**WHAT THE TASK REQUIRES**: Copy exactly the lines from the line holding "List each element's type, its" through the end of the material, and no others; pictures stay out.

**RECORDS TO PROCESS**:
※ ※ ※
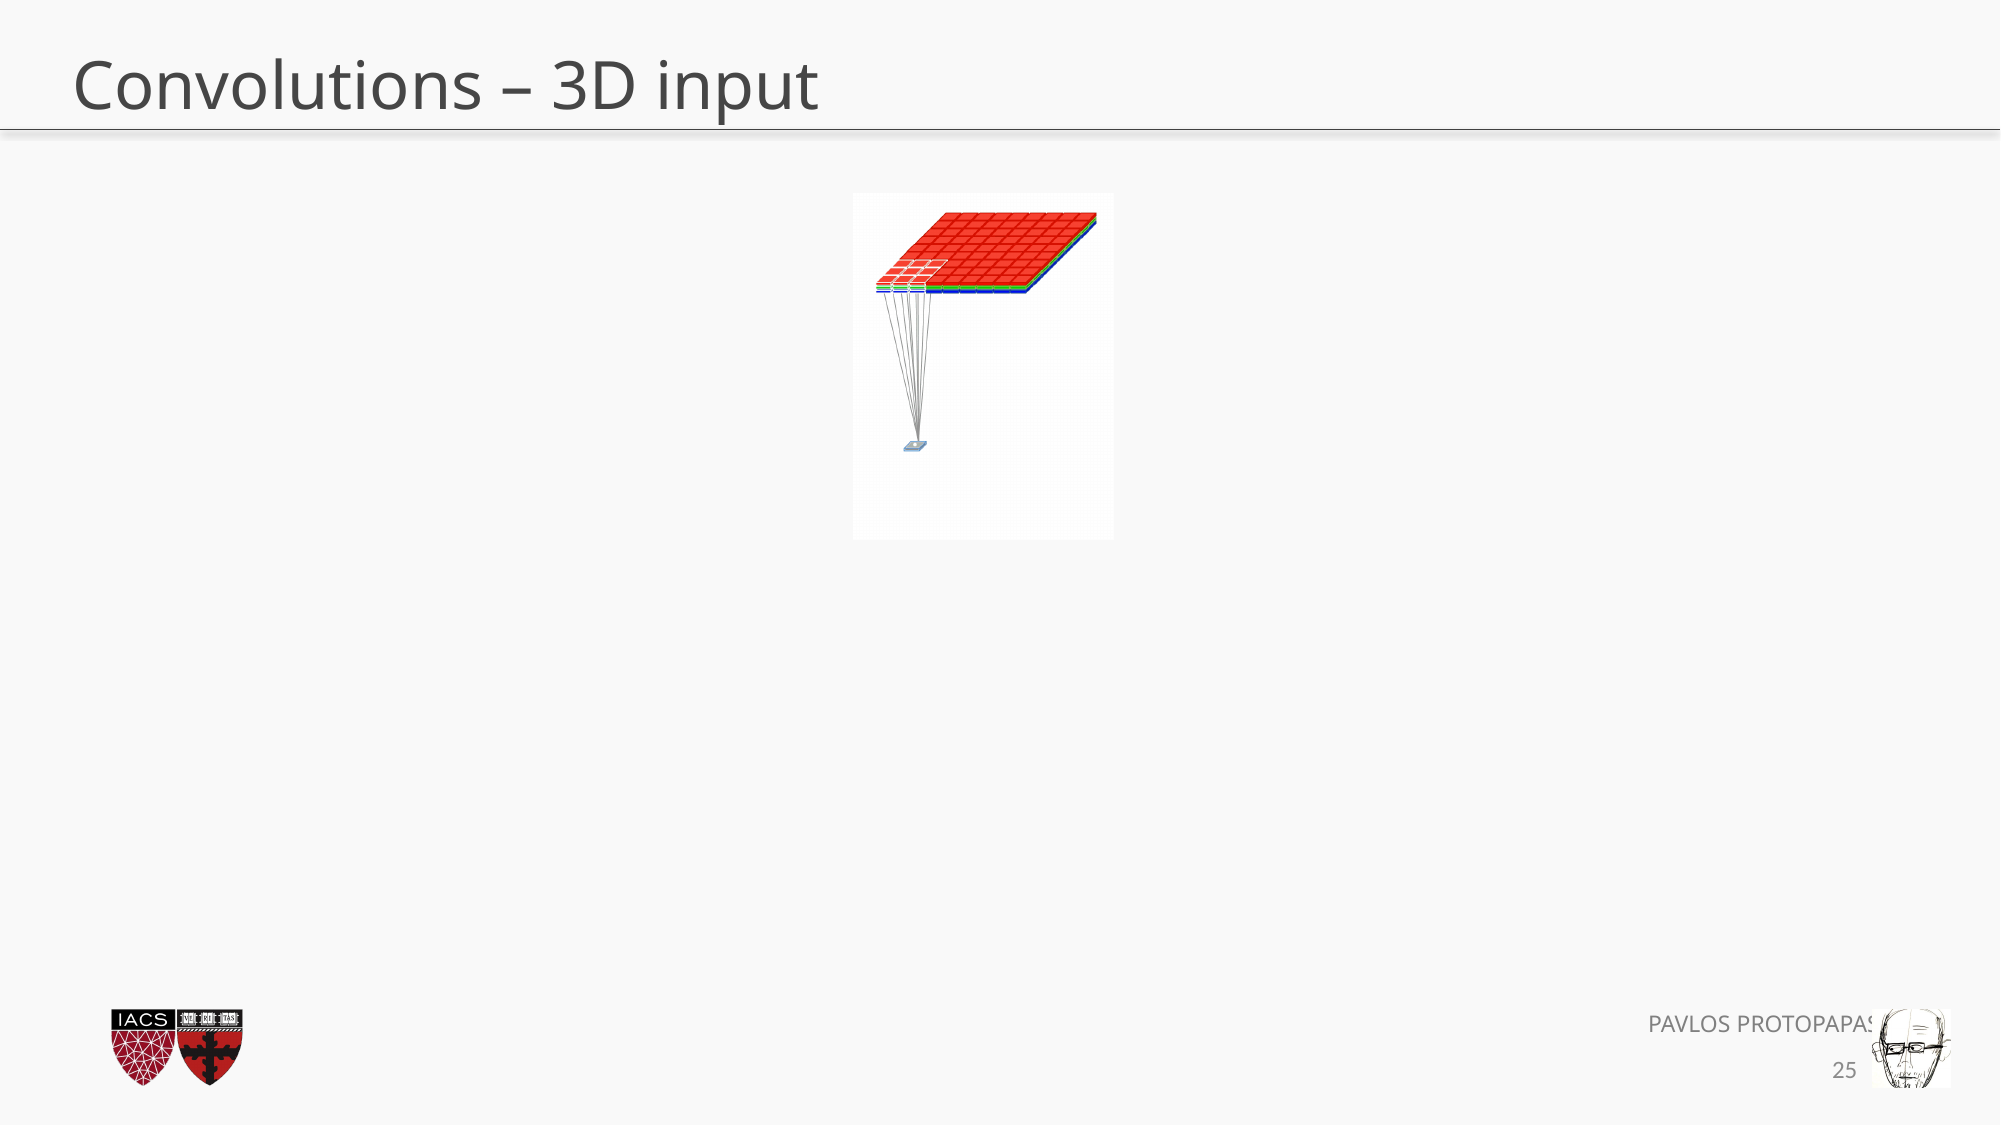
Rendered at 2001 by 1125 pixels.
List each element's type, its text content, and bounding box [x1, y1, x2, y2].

slide_number 25 [1405, 1038, 1873, 1099]
picture [109, 1009, 243, 1086]
title Convolutions – 3D input [57, 35, 1943, 162]
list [853, 192, 1114, 540]
picture [1872, 1009, 1951, 1088]
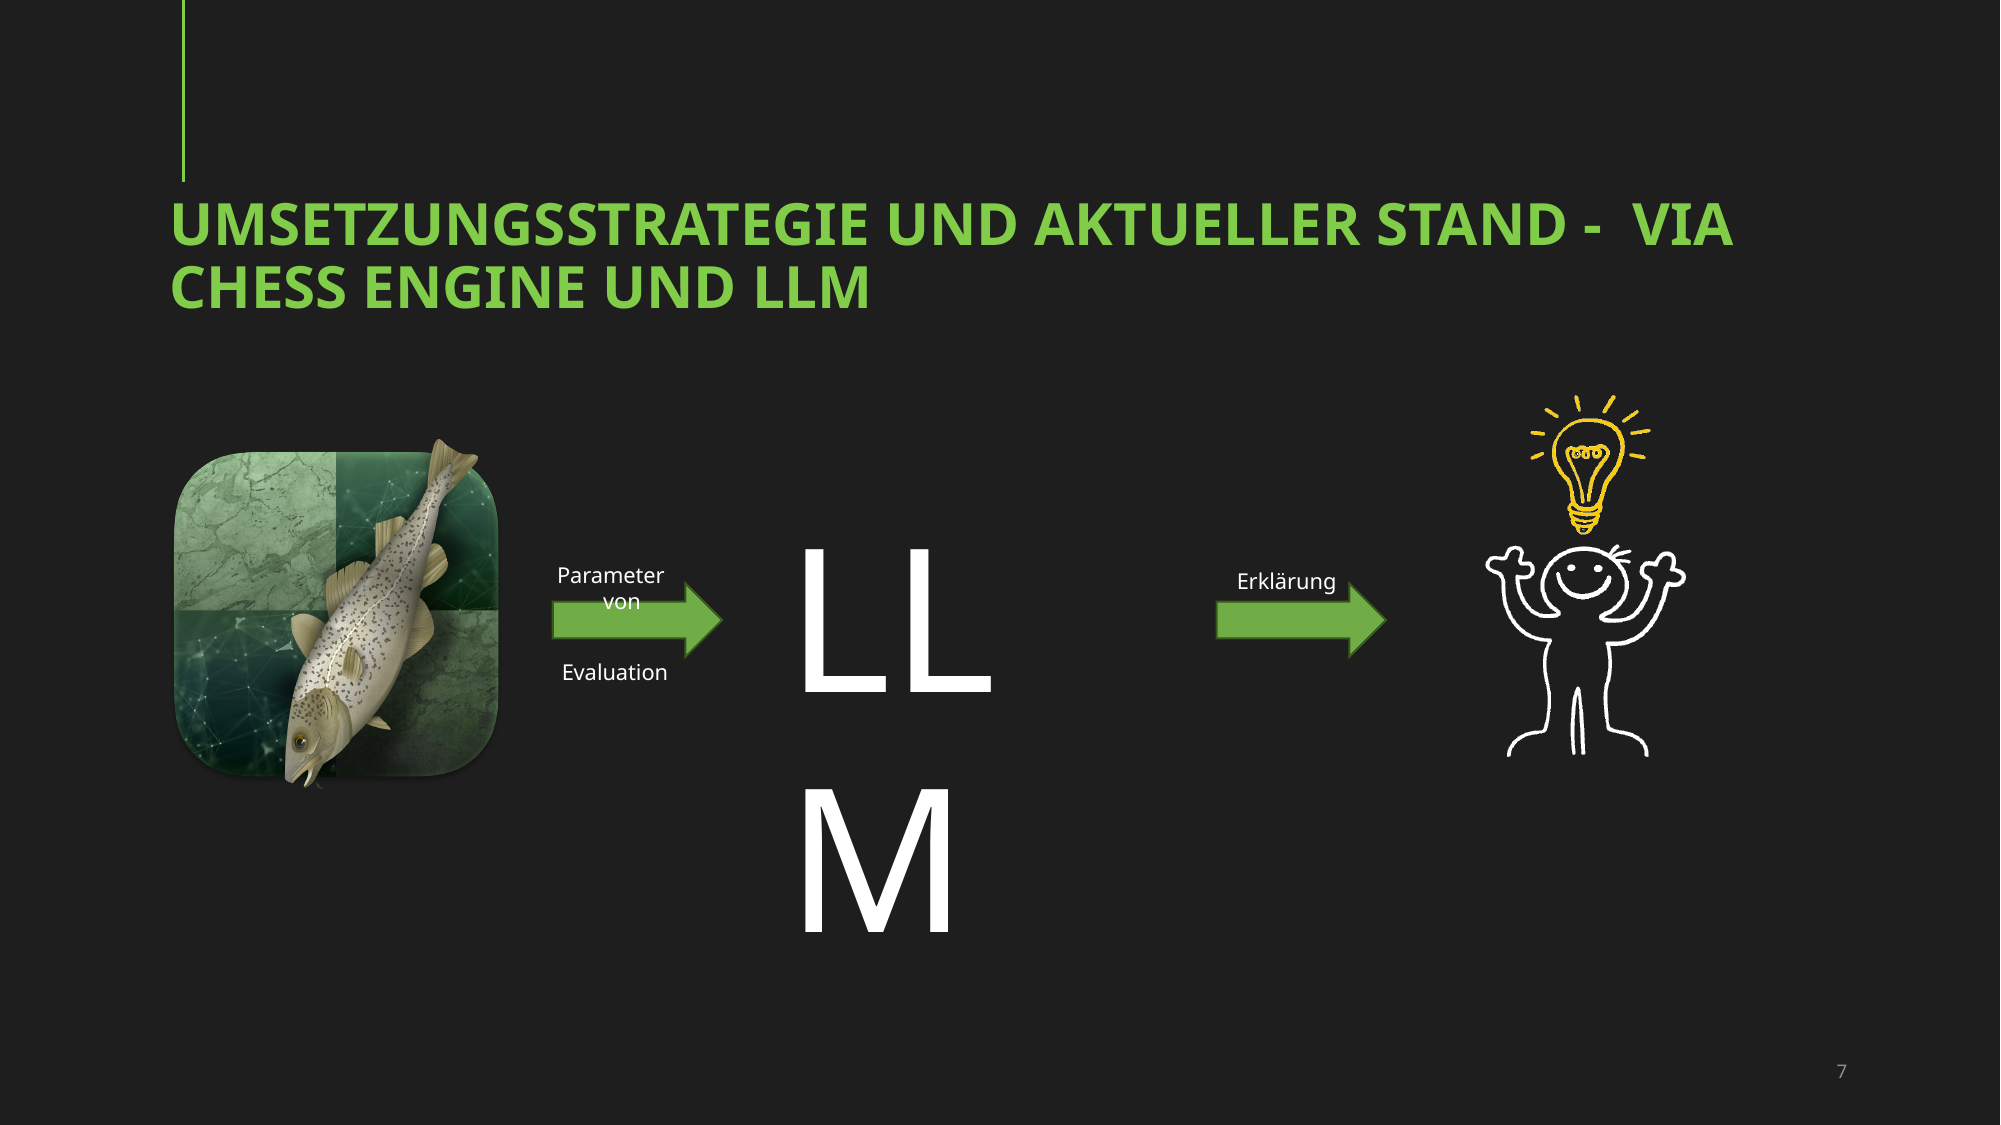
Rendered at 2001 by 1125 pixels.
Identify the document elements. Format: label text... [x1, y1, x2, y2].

picture [134, 412, 538, 816]
text_box LLM [772, 485, 1192, 980]
text_box Parameter von [542, 528, 682, 622]
text_box [1215, 593, 1385, 660]
title Umsetzungsstrategie und aktueller Stand - Via chess Engine und llm [169, 182, 1895, 334]
slide_number 7 [1412, 1042, 1863, 1103]
text_box [551, 580, 724, 658]
picture [1385, 384, 1779, 778]
text_box Evaluation [547, 651, 686, 693]
text_box Erklärung [1222, 559, 1361, 601]
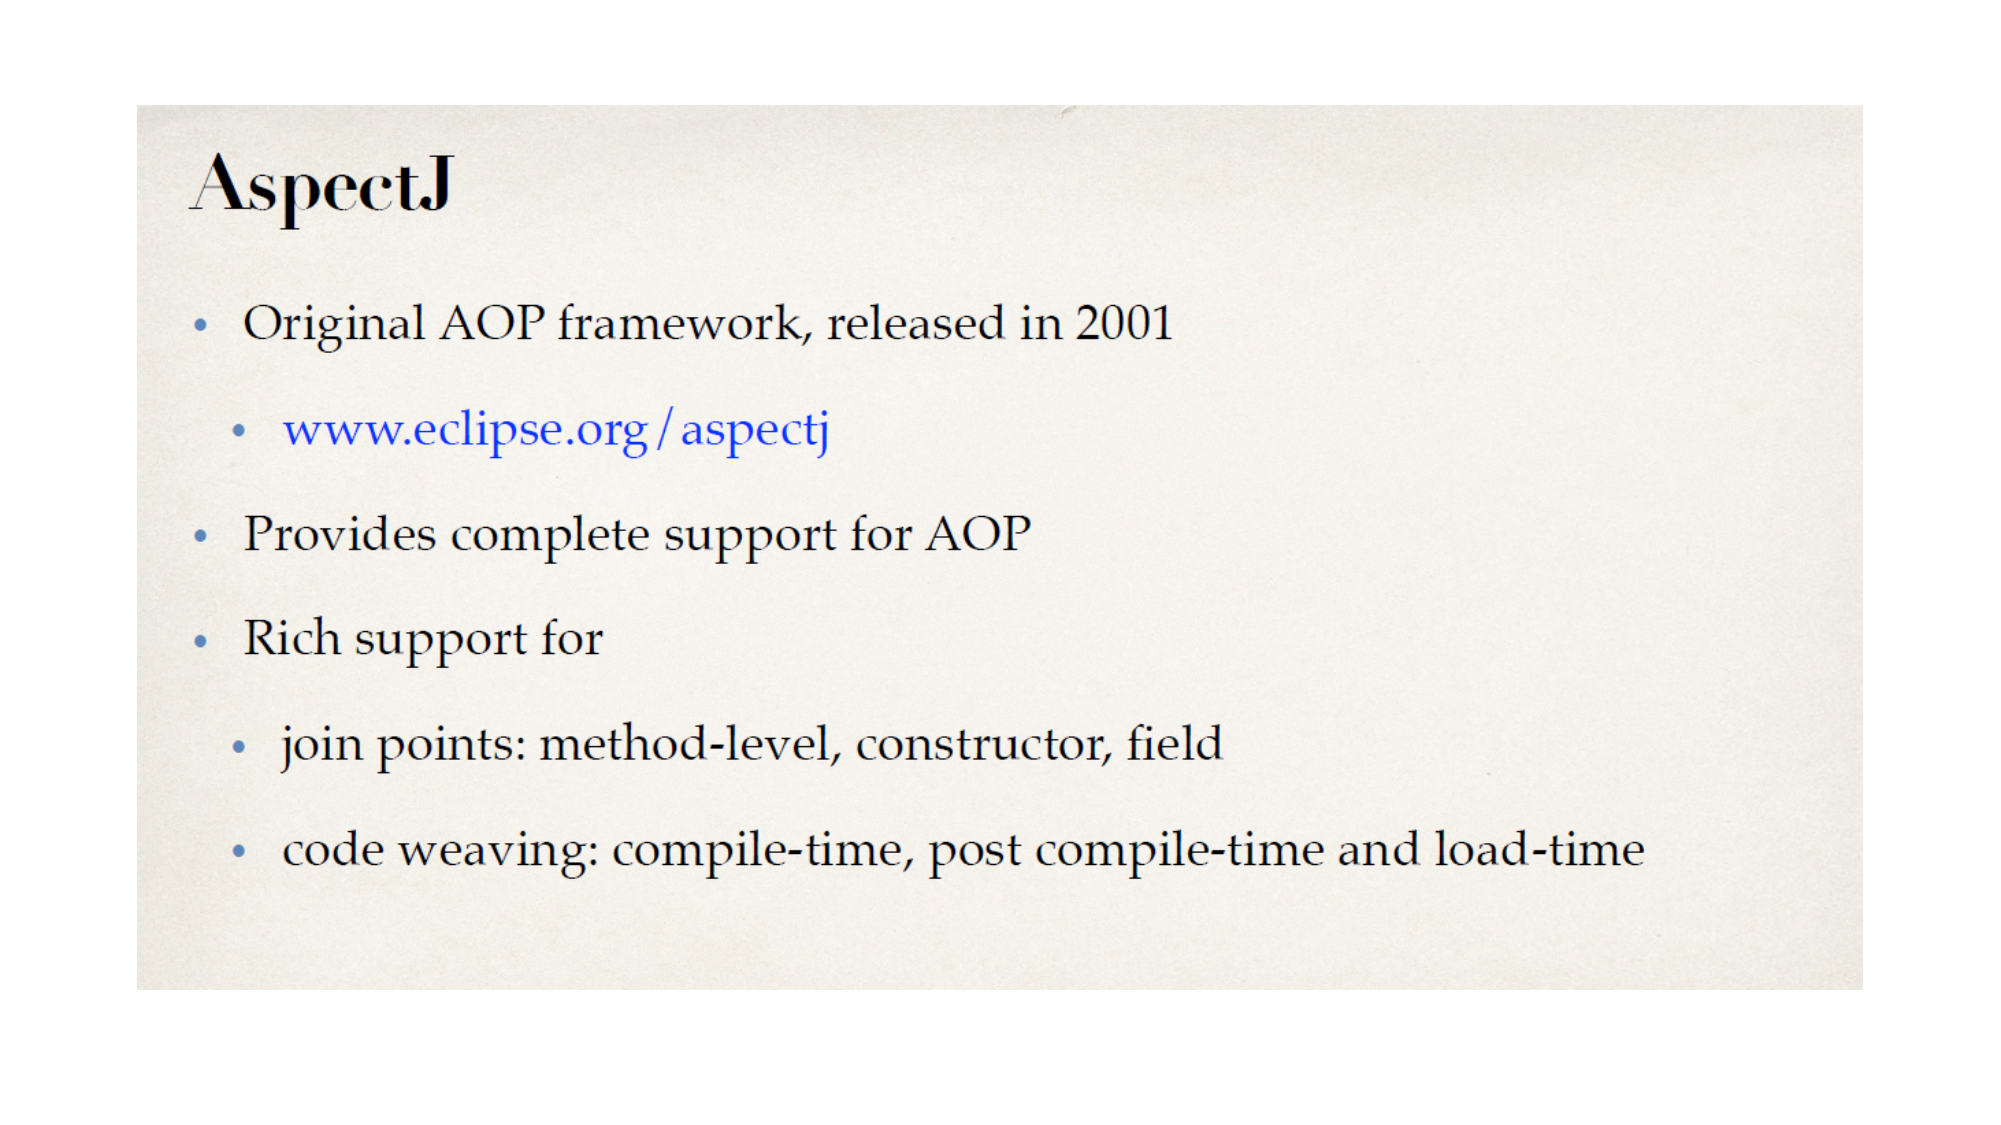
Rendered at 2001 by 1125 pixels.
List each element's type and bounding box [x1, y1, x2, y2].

list [137, 105, 1863, 990]
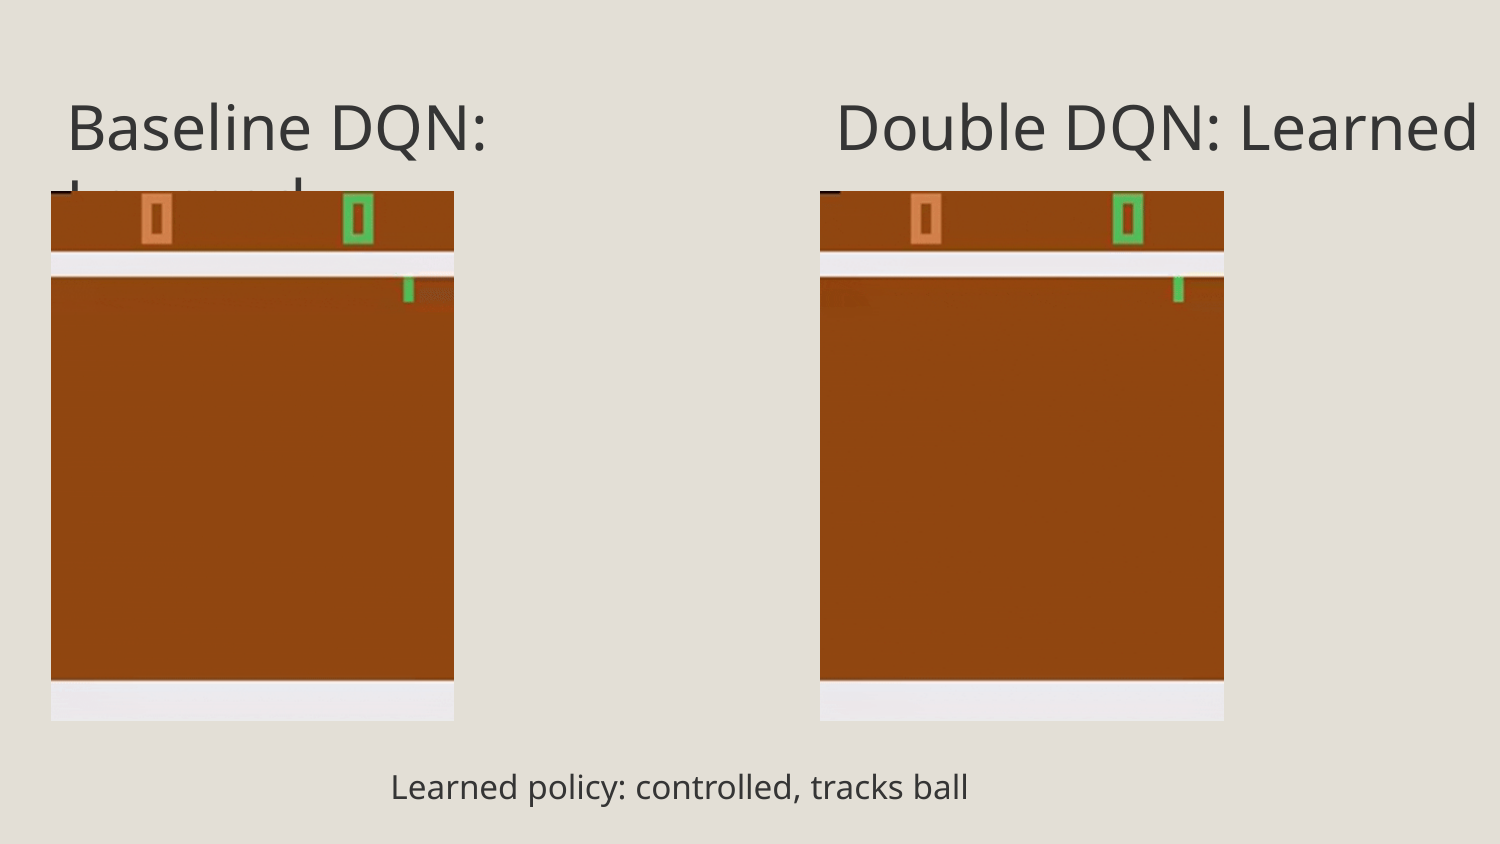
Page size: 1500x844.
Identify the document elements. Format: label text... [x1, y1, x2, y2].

title Baseline DQN: Learned [51, 72, 750, 167]
picture [50, 191, 454, 721]
picture [820, 191, 1224, 721]
list Learned policy: controlled, tracks ball [366, 745, 1101, 844]
text_box Double DQN: Learned [820, 72, 1500, 167]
※ ※ ※
**EXPECTED ANSWER**:
List each element's type, its text content, and bounding box [x1, y1, x2, y2].

slide_number 25 [1405, 1038, 1873, 1099]
picture [109, 1009, 243, 1086]
title Convolutions – 3D input [57, 35, 1943, 162]
list [853, 192, 1114, 540]
picture [1872, 1009, 1951, 1088]
Rendered at 2001 by 1125 pixels.
Identify the document elements. Format: label text... [x1, y1, x2, y2].

picture [134, 412, 538, 816]
text_box LLM [772, 485, 1192, 980]
text_box Parameter von [542, 528, 682, 622]
text_box [1215, 593, 1385, 660]
title Umsetzungsstrategie und aktueller Stand - Via chess Engine und llm [169, 182, 1895, 334]
slide_number 7 [1412, 1042, 1863, 1103]
text_box [551, 580, 724, 658]
picture [1385, 384, 1779, 778]
text_box Evaluation [547, 651, 686, 693]
text_box Erklärung [1222, 559, 1361, 601]
Rendered at 2001 by 1125 pixels.
List each element's type and bounding box [x1, y1, x2, y2].

list [137, 105, 1863, 990]
Page size: 1500x844.
Identify the document elements. Format: label text... [x1, y1, x2, y2].

title Baseline DQN: Learned [51, 72, 750, 167]
picture [50, 191, 454, 721]
picture [820, 191, 1224, 721]
list Learned policy: controlled, tracks ball [366, 745, 1101, 844]
text_box Double DQN: Learned [820, 72, 1500, 167]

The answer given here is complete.